What is required. Give the text of every entry below as a JSON list of strings, one string for each line, with blank lines left out.

Information supplied.
= = = = = = =

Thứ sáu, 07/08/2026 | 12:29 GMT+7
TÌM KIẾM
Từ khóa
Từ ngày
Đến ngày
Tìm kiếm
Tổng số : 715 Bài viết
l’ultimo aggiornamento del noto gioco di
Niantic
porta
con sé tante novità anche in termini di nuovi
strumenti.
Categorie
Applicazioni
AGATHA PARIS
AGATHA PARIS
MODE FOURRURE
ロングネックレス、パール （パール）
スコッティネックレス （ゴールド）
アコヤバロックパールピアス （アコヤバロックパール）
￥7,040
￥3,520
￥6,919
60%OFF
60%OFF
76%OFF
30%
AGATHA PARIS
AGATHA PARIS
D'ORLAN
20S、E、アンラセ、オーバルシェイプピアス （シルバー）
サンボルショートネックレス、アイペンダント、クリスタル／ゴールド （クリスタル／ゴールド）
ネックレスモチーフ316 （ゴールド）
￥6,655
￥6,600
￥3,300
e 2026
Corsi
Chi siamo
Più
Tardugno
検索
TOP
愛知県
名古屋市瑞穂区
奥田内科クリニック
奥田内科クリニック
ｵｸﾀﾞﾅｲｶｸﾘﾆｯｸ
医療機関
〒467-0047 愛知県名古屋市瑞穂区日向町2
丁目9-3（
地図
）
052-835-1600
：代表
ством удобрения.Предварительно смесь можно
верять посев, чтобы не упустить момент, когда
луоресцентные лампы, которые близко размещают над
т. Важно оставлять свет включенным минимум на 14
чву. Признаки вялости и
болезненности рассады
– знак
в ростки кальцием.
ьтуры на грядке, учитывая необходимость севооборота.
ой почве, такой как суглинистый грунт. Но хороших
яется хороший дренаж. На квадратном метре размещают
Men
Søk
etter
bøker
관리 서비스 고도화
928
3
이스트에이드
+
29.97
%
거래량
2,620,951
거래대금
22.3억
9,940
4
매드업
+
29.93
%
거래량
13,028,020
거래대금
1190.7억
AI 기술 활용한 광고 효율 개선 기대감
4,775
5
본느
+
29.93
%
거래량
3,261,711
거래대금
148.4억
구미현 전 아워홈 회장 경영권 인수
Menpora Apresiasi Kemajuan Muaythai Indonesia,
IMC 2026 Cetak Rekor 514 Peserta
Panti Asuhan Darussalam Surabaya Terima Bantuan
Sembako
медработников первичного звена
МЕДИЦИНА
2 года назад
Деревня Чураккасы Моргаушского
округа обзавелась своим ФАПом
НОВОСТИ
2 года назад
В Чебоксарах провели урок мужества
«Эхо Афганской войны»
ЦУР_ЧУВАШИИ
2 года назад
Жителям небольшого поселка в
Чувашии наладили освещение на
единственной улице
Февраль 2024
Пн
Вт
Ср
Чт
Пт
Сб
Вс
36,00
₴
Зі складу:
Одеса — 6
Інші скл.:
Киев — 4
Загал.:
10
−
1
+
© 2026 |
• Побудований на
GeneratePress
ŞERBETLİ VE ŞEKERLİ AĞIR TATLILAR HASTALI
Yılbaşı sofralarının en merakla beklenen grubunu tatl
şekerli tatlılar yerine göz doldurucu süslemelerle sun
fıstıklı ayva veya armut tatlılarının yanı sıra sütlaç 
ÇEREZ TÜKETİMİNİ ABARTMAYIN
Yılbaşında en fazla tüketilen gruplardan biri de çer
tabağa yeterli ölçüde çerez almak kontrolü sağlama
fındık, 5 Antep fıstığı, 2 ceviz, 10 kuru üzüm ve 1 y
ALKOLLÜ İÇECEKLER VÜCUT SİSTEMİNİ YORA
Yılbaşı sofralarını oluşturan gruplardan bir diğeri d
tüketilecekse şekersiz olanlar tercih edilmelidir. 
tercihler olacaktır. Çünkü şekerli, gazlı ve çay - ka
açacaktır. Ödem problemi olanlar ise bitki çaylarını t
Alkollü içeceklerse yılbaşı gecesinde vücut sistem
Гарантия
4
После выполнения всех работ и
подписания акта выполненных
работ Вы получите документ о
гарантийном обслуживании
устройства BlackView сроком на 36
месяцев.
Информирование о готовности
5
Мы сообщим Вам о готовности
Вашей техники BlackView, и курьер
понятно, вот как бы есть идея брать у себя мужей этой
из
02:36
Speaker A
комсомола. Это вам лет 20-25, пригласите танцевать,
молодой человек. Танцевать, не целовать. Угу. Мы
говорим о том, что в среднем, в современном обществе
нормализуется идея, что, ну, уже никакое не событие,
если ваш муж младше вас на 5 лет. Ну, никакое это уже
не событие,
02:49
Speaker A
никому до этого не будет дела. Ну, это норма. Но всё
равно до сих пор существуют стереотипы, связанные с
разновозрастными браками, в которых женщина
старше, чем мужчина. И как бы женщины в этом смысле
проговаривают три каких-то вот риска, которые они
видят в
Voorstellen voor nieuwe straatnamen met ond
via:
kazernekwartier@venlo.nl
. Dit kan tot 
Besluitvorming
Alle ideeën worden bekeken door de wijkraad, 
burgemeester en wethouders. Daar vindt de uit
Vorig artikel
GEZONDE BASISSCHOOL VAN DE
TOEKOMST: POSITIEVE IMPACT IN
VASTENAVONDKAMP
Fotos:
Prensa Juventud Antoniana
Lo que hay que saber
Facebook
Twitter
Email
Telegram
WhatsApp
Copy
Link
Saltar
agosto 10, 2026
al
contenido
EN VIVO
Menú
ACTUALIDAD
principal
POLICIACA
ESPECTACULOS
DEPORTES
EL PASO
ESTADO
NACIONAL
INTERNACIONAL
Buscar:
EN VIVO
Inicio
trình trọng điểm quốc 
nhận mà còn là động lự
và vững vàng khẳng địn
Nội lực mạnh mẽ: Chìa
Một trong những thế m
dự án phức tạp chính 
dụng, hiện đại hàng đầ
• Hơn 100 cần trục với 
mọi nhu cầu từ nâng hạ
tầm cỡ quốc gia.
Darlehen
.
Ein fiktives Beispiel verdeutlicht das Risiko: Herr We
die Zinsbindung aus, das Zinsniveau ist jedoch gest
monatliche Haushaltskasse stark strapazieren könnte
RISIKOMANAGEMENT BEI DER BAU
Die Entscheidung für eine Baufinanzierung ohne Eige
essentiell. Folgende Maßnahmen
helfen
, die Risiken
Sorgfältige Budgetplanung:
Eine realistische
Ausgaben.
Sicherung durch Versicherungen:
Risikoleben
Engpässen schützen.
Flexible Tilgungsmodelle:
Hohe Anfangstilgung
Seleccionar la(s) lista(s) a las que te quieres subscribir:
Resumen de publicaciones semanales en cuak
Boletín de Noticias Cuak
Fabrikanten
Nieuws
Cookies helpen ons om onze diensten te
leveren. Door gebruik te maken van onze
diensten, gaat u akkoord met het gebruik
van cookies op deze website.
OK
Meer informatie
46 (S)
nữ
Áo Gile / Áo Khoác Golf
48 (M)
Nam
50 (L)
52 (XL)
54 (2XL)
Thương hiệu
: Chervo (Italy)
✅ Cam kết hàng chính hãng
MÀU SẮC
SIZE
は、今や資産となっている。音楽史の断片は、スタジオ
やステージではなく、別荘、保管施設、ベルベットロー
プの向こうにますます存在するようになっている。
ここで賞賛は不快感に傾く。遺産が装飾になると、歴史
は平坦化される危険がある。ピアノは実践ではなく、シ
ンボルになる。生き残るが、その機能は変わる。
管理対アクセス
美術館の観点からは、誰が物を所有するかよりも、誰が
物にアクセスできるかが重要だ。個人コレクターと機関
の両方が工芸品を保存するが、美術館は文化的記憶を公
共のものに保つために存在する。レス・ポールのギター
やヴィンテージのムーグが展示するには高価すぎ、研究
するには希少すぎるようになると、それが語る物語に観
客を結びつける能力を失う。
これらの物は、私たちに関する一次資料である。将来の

= = = = = = =

Exercise output.
[
  "Thứ sáu, 07/08/2026 | 12:29 GMT+7",
  "TÌM KIẾM",
  "Từ khóa",
  "Từ ngày",
  "Đến ngày",
  "Tìm kiếm",
  "Tổng số : 715 Bài viết",
  "l’ultimo aggiornamento del noto gioco di",
  "Niantic",
  "porta",
  "con sé tante novità anche in termini di nuovi",
  "strumenti.",
  "Categorie",
  "Applicazioni",
  "AGATHA PARIS",
  "AGATHA PARIS",
  "MODE FOURRURE",
  "ロングネックレス、パール （パール）",
  "スコッティネックレス （ゴールド）",
  "アコヤバロックパールピアス （アコヤバロックパール）",
  "￥7,040",
  "￥3,520",
  "￥6,919",
  "60%OFF",
  "60%OFF",
  "76%OFF",
  "30%",
  "AGATHA PARIS",
  "AGATHA PARIS",
  "D'ORLAN",
  "20S、E、アンラセ、オーバルシェイプピアス （シルバー）",
  "サンボルショートネックレス、アイペンダント、クリスタル／ゴールド （クリスタル／ゴールド）",
  "ネックレスモチーフ316 （ゴールド）",
  "￥6,655",
  "￥6,600",
  "￥3,300",
  "e 2026",
  "Corsi",
  "Chi siamo",
  "Più",
  "Tardugno",
  "検索",
  "TOP",
  "愛知県",
  "名古屋市瑞穂区",
  "奥田内科クリニック",
  "奥田内科クリニック",
  "ｵｸﾀﾞﾅｲｶｸﾘﾆｯｸ",
  "医療機関",
  "〒467-0047 愛知県名古屋市瑞穂区日向町2",
  "丁目9-3（",
  "地図",
  "）",
  "052-835-1600",
  "：代表",
  "ством удобрения.Предварительно смесь можно",
  "верять посев, чтобы не упустить момент, когда",
  "луоресцентные лампы, которые близко размещают над",
  "т. Важно оставлять свет включенным минимум на 14",
  "чву. Признаки вялости и",
  "болезненности рассады",
  "– знак",
  "в ростки кальцием.",
  "ьтуры на грядке, учитывая необходимость севооборота.",
  "ой почве, такой как суглинистый грунт. Но хороших",
  "яется хороший дренаж. На квадратном метре размещают",
  "Men",
  "Søk",
  "etter",
  "bøker",
  "관리 서비스 고도화",
  "928",
  "3",
  "이스트에이드",
  "+",
  "29.97",
  "%",
  "거래량",
  "2,620,951",
  "거래대금",
  "22.3억",
  "9,940",
  "4",
  "매드업",
  "+",
  "29.93",
  "%",
  "거래량",
  "13,028,020",
  "거래대금",
  "1190.7억",
  "AI 기술 활용한 광고 효율 개선 기대감",
  "4,775",
  "5",
  "본느",
  "+",
  "29.93",
  "%",
  "거래량",
  "3,261,711",
  "거래대금",
  "148.4억",
  "구미현 전 아워홈 회장 경영권 인수",
  "Menpora Apresiasi Kemajuan Muaythai Indonesia,",
  "IMC 2026 Cetak Rekor 514 Peserta",
  "Panti Asuhan Darussalam Surabaya Terima Bantuan",
  "Sembako",
  "медработников первичного звена",
  "МЕДИЦИНА",
  "2 года назад",
  "Деревня Чураккасы Моргаушского",
  "округа обзавелась своим ФАПом",
  "НОВОСТИ",
  "2 года назад",
  "В Чебоксарах провели урок мужества",
  "«Эхо Афганской войны»",
  "ЦУР_ЧУВАШИИ",
  "2 года назад",
  "Жителям небольшого поселка в",
  "Чувашии наладили освещение на",
  "единственной улице",
  "Февраль 2024",
  "Пн",
  "Вт",
  "Ср",
  "Чт",
  "Пт",
  "Сб",
  "Вс",
  "36,00",
  "₴",
  "Зі складу:",
  "Одеса — 6",
  "Інші скл.:",
  "Киев — 4",
  "Загал.:",
  "10",
  "−",
  "1",
  "+",
  "© 2026 |",
  "• Побудований на",
  "GeneratePress",
  "ŞERBETLİ VE ŞEKERLİ AĞIR TATLILAR HASTALI",
  "Yılbaşı sofralarının en merakla beklenen grubunu tatl",
  "şekerli tatlılar yerine göz doldurucu süslemelerle sun",
  "fıstıklı ayva veya armut tatlılarının yanı sıra sütlaç ",
  "ÇEREZ TÜKETİMİNİ ABARTMAYIN",
  "Yılbaşında en fazla tüketilen gruplardan biri de çer",
  "tabağa yeterli ölçüde çerez almak kontrolü sağlama",
  "fındık, 5 Antep fıstığı, 2 ceviz, 10 kuru üzüm ve 1 y",
  "ALKOLLÜ İÇECEKLER VÜCUT SİSTEMİNİ YORA",
  "Yılbaşı sofralarını oluşturan gruplardan bir diğeri d",
  "tüketilecekse şekersiz olanlar tercih edilmelidir. ",
  "tercihler olacaktır. Çünkü şekerli, gazlı ve çay - ka",
  "açacaktır. Ödem problemi olanlar ise bitki çaylarını t",
  "Alkollü içeceklerse yılbaşı gecesinde vücut sistem",
  "Гарантия",
  "4",
  "После выполнения всех работ и",
  "подписания акта выполненных",
  "работ Вы получите документ о",
  "гарантийном обслуживании",
  "устройства BlackView сроком на 36",
  "месяцев.",
  "Информирование о готовности",
  "5",
  "Мы сообщим Вам о готовности",
  "Вашей техники BlackView, и курьер",
  "понятно, вот как бы есть идея брать у себя мужей этой",
  "из",
  "02:36",
  "Speaker A",
  "комсомола. Это вам лет 20-25, пригласите танцевать,",
  "молодой человек. Танцевать, не целовать. Угу. Мы",
  "говорим о том, что в среднем, в современном обществе",
  "нормализуется идея, что, ну, уже никакое не событие,",
  "если ваш муж младше вас на 5 лет. Ну, никакое это уже",
  "не событие,",
  "02:49",
  "Speaker A",
  "никому до этого не будет дела. Ну, это норма. Но всё",
  "равно до сих пор существуют стереотипы, связанные с",
  "разновозрастными браками, в которых женщина",
  "старше, чем мужчина. И как бы женщины в этом смысле",
  "проговаривают три каких-то вот риска, которые они",
  "видят в",
  "Voorstellen voor nieuwe straatnamen met ond",
  "via:",
  "kazernekwartier@venlo.nl",
  ". Dit kan tot ",
  "Besluitvorming",
  "Alle ideeën worden bekeken door de wijkraad, ",
  "burgemeester en wethouders. Daar vindt de uit",
  "Vorig artikel",
  "GEZONDE BASISSCHOOL VAN DE",
  "TOEKOMST: POSITIEVE IMPACT IN",
  "VASTENAVONDKAMP",
  "Fotos:",
  "Prensa Juventud Antoniana",
  "Lo que hay que saber",
  "Facebook",
  "Twitter",
  "Email",
  "Telegram",
  "WhatsApp",
  "Copy",
  "Link",
  "Saltar",
  "agosto 10, 2026",
  "al",
  "contenido",
  "EN VIVO",
  "Menú",
  "ACTUALIDAD",
  "principal",
  "POLICIACA",
  "ESPECTACULOS",
  "DEPORTES",
  "EL PASO",
  "ESTADO",
  "NACIONAL",
  "INTERNACIONAL",
  "Buscar:",
  "EN VIVO",
  "Inicio",
  "trình trọng điểm quốc ",
  "nhận mà còn là động lự",
  "và vững vàng khẳng địn",
  "Nội lực mạnh mẽ: Chìa",
  "Một trong những thế m",
  "dự án phức tạp chính ",
  "dụng, hiện đại hàng đầ",
  "• Hơn 100 cần trục với ",
  "mọi nhu cầu từ nâng hạ",
  "tầm cỡ quốc gia.",
  "Darlehen",
  ".",
  "Ein fiktives Beispiel verdeutlicht das Risiko: Herr We",
  "die Zinsbindung aus, das Zinsniveau ist jedoch gest",
  "monatliche Haushaltskasse stark strapazieren könnte",
  "RISIKOMANAGEMENT BEI DER BAU",
  "Die Entscheidung für eine Baufinanzierung ohne Eige",
  "essentiell. Folgende Maßnahmen",
  "helfen",
  ", die Risiken",
  "Sorgfältige Budgetplanung:",
  "Eine realistische",
  "Ausgaben.",
  "Sicherung durch Versicherungen:",
  "Risikoleben",
  "Engpässen schützen.",
  "Flexible Tilgungsmodelle:",
  "Hohe Anfangstilgung",
  "Seleccionar la(s) lista(s) a las que te quieres subscribir:",
  "Resumen de publicaciones semanales en cuak",
  "Boletín de Noticias Cuak",
  "Fabrikanten",
  "Nieuws",
  "Cookies helpen ons om onze diensten te",
  "leveren. Door gebruik te maken van onze",
  "diensten, gaat u akkoord met het gebruik",
  "van cookies op deze website.",
  "OK",
  "Meer informatie",
  "46 (S)",
  "nữ",
  "Áo Gile / Áo Khoác Golf",
  "48 (M)",
  "Nam",
  "50 (L)",
  "52 (XL)",
  "54 (2XL)",
  "Thương hiệu",
  ": Chervo (Italy)",
  "✅ Cam kết hàng chính hãng",
  "MÀU SẮC",
  "SIZE",
  "は、今や資産となっている。音楽史の断片は、スタジオ",
  "やステージではなく、別荘、保管施設、ベルベットロー",
  "プの向こうにますます存在するようになっている。",
  "ここで賞賛は不快感に傾く。遺産が装飾になると、歴史",
  "は平坦化される危険がある。ピアノは実践ではなく、シ",
  "ンボルになる。生き残るが、その機能は変わる。",
  "管理対アクセス",
  "美術館の観点からは、誰が物を所有するかよりも、誰が",
  "物にアクセスできるかが重要だ。個人コレクターと機関",
  "の両方が工芸品を保存するが、美術館は文化的記憶を公",
  "共のものに保つために存在する。レス・ポールのギター",
  "やヴィンテージのムーグが展示するには高価すぎ、研究",
  "するには希少すぎるようになると、それが語る物語に観",
  "客を結びつける能力を失う。",
  "これらの物は、私たちに関する一次資料である。将来の"
]